• _Record excerpts_:
◇ ◇ ◇ ◇ ◇ ◇ ◇

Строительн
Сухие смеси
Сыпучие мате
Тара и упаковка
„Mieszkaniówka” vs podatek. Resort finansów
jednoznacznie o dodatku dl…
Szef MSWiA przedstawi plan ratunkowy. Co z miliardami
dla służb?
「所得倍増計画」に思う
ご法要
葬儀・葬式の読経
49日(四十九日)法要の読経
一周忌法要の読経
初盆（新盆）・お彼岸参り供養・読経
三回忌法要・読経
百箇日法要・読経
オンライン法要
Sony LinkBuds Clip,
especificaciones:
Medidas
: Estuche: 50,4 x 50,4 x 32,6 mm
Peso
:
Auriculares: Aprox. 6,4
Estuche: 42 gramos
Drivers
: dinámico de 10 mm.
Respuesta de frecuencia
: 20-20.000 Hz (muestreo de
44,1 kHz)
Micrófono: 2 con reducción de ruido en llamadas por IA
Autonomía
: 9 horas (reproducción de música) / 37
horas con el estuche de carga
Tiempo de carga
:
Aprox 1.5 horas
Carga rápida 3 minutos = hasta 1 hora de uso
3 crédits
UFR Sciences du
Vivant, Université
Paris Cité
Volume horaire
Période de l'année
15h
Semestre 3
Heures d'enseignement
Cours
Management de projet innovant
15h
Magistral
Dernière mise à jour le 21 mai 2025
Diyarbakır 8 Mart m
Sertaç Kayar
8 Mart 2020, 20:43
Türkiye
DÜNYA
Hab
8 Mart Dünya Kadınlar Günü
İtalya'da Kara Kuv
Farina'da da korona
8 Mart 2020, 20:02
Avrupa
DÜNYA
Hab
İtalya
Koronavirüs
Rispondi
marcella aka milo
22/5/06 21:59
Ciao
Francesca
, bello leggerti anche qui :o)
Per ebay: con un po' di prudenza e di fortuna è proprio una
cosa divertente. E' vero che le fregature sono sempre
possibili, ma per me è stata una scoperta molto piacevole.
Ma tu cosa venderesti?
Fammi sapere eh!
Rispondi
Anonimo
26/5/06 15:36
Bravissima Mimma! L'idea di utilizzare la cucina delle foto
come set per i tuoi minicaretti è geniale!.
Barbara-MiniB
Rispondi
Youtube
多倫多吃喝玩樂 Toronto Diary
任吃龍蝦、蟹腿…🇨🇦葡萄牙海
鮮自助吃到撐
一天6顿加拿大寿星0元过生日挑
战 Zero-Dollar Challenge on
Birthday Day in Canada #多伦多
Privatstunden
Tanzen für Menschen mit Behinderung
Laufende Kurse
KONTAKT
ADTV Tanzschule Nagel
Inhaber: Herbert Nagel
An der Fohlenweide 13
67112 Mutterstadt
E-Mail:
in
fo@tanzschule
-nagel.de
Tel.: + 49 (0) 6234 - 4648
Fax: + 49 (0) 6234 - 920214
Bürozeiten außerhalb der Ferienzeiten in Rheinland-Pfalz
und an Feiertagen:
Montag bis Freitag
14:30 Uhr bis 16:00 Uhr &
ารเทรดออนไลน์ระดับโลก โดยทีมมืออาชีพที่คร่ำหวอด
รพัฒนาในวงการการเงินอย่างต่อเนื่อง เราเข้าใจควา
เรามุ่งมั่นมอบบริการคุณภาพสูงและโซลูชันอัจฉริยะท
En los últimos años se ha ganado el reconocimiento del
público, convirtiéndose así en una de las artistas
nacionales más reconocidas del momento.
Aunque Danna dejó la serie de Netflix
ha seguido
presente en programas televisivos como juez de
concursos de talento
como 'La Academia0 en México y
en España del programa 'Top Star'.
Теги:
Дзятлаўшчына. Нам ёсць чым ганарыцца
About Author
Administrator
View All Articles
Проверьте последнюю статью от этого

◇ ◇ ◇ ◇ ◇ ◇ ◇

• _Directions_: What you give back should be only the lines of the records above, starting at the line with "İtalya'da Kara Kuv" and ending at the line with "多倫多吃喝玩樂 Toronto Diary", restated word for word.

• _Written response_:
İtalya'da Kara Kuv
Farina'da da korona
8 Mart 2020, 20:02
Avrupa
DÜNYA
Hab
İtalya
Koronavirüs
Rispondi
marcella aka milo
22/5/06 21:59
Ciao
Francesca
, bello leggerti anche qui :o)
Per ebay: con un po' di prudenza e di fortuna è proprio una
cosa divertente. E' vero che le fregature sono sempre
possibili, ma per me è stata una scoperta molto piacevole.
Ma tu cosa venderesti?
Fammi sapere eh!
Rispondi
Anonimo
26/5/06 15:36
Bravissima Mimma! L'idea di utilizzare la cucina delle foto
come set per i tuoi minicaretti è geniale!.
Barbara-MiniB
Rispondi
Youtube
多倫多吃喝玩樂 Toronto Diary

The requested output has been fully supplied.